With the economic crisis showing little sign of easing - and with a known link between suicide and unemployment rates - experts warn that stressful life events such as losing a job, a home or savings can unhinge those who are vulnerable to harming themselves and others. The suicide rate, like the incidence of depression, rises when the economy falls.
"It is so regular a pattern among most of the industrialized countries of the world that it is virtually an economic indicator," said M. Harvey Brenner, professor emeritus at the Johns Hopkins Bloomberg School of Public Health. "It's a standard feature of recession."
Calls to suicide help lines are up. The Grassroots Crisis Intervention Center in Columbia has seen a 15 percent increase in calls this year from people who feel suicidal. In February, the center recorded a 300 percent spike over February 2008 in calls from people who said money was the main cause of their distress.
"Most folks coming in to see us these days really are at the end of the rope," said Brian Yost, director of crisis services. "We've had folks come in with $3,000 BGE bills because they've been behind six or seven months and late charges keep adding up. They don't know what they're going to do."
Yost said staff members deal first with a person's suicidal impulses. This year, the center has doubled the number of interventions, meaning an ambulance or the police had to be dispatched. But he said the center also tries to address underlying issues by making referrals to service agencies.

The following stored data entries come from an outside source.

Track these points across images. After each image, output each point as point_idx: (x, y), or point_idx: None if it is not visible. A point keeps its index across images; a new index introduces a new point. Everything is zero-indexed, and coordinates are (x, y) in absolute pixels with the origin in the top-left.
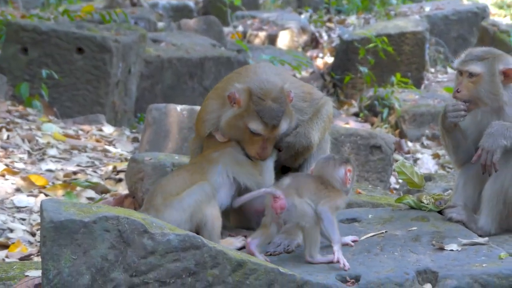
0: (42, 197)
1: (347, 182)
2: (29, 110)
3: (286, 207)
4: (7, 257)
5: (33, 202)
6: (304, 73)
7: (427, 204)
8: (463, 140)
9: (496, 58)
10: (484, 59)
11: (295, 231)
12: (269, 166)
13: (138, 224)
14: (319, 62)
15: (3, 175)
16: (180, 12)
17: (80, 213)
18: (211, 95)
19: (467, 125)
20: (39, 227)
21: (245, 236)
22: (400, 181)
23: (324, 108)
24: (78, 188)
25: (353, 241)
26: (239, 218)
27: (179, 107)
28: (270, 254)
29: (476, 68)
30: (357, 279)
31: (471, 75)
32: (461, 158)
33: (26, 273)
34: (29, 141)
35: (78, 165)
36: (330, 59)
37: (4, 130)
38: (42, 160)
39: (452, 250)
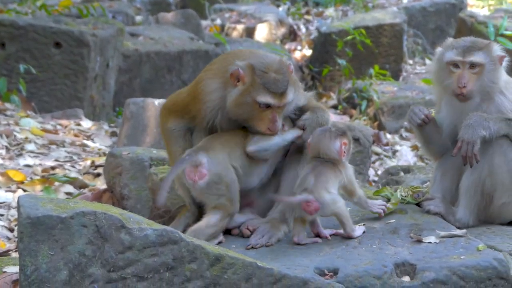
0: (20, 192)
1: (342, 155)
2: (7, 105)
3: (319, 208)
4: None
5: (11, 197)
6: None
7: (405, 196)
8: (436, 134)
9: (492, 46)
10: (482, 48)
11: (279, 223)
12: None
13: (115, 219)
14: (298, 55)
15: None
16: (158, 6)
17: (57, 208)
18: (206, 75)
19: (443, 119)
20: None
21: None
22: (379, 173)
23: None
24: (57, 183)
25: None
26: None
27: (157, 101)
28: (252, 247)
29: (478, 57)
30: (335, 272)
31: (473, 65)
32: (435, 152)
33: (4, 269)
34: (7, 136)
35: (56, 160)
36: (308, 52)
37: None
38: (20, 155)
39: (430, 242)
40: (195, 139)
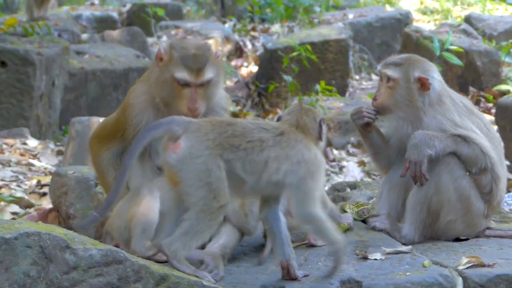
0: None
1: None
2: None
3: None
4: None
5: None
6: (229, 83)
7: (351, 213)
8: (384, 146)
9: (413, 65)
10: (401, 64)
11: (219, 257)
12: None
13: (59, 239)
14: (244, 71)
15: None
16: (103, 23)
17: (1, 229)
18: (137, 83)
19: (390, 133)
20: None
21: None
22: (326, 189)
23: None
24: (2, 203)
25: None
26: None
27: (102, 120)
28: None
29: (393, 72)
30: None
31: (388, 79)
32: (383, 165)
33: None
34: None
35: (2, 180)
36: (254, 68)
37: None
38: None
39: (376, 259)
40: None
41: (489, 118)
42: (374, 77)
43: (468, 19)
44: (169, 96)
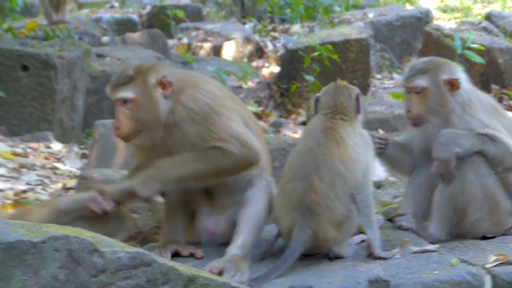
0: None
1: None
2: None
3: None
4: None
5: None
6: (251, 83)
7: (377, 212)
8: (403, 155)
9: (438, 68)
10: (426, 71)
11: (242, 261)
12: None
13: (87, 242)
14: (265, 72)
15: None
16: (124, 26)
17: (29, 233)
18: None
19: (413, 136)
20: None
21: (192, 253)
22: None
23: (212, 151)
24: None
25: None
26: (191, 234)
27: None
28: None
29: (420, 82)
30: None
31: (417, 89)
32: (404, 171)
33: None
34: None
35: (27, 184)
36: (276, 69)
37: None
38: None
39: (402, 258)
40: None
41: None
42: (395, 75)
43: (488, 17)
44: None
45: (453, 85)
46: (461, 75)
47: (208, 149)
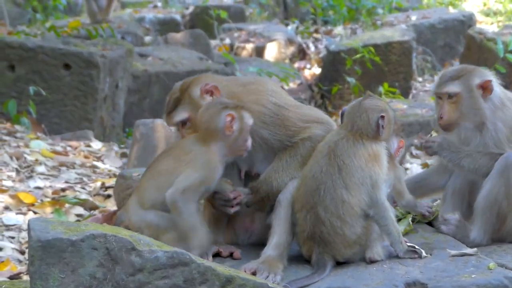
0: (31, 214)
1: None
2: (17, 127)
3: None
4: None
5: (22, 220)
6: (292, 85)
7: (416, 215)
8: (439, 181)
9: (470, 74)
10: (459, 77)
11: (276, 261)
12: None
13: (125, 241)
14: (307, 73)
15: None
16: (166, 26)
17: (67, 231)
18: None
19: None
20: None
21: (231, 253)
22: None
23: (303, 144)
24: (67, 205)
25: None
26: (228, 235)
27: None
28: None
29: (453, 88)
30: None
31: (450, 96)
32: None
33: None
34: (17, 159)
35: (66, 182)
36: (317, 70)
37: None
38: (30, 177)
39: (441, 261)
40: None
41: None
42: (437, 79)
43: None
44: None
45: (485, 88)
46: (493, 78)
47: (298, 143)
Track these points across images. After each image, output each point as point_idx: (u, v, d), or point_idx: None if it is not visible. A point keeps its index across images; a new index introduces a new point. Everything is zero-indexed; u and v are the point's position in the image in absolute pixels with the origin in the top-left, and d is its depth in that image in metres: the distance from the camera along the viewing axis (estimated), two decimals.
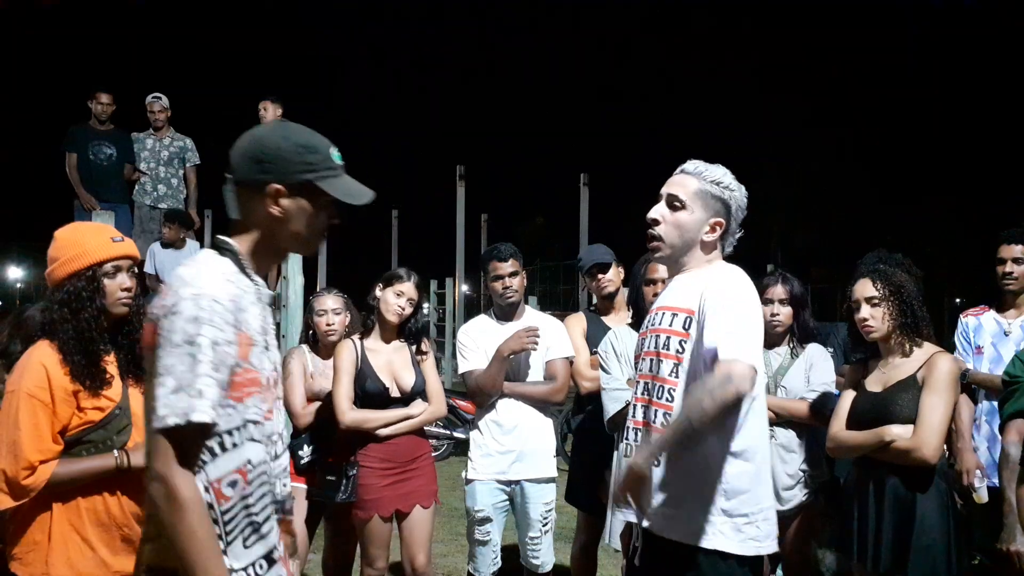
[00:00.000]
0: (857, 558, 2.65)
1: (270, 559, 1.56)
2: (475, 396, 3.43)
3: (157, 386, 1.41)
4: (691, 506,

"What we're figuring out and what we're discovering is the financial stuff is just one more thing on the plate with everything else," said Timothy Jansen of Community Crisis Services, a nonprofit that runs three suicide hot lines in Maryland. "The challenge with it is there are so few solutions to it."
Suicide and financial strain have long been linked, at least in popular mythology. Legend has it that stockbrokers and bankers jumped to their deaths from their Wall Street windows after the Crash of 1929. It didn't happen, but the peak suicide rate on record was 1933, at the height of the Great Depression. Brenner expects that when the suicide rate for this recession is tallied, it will be high.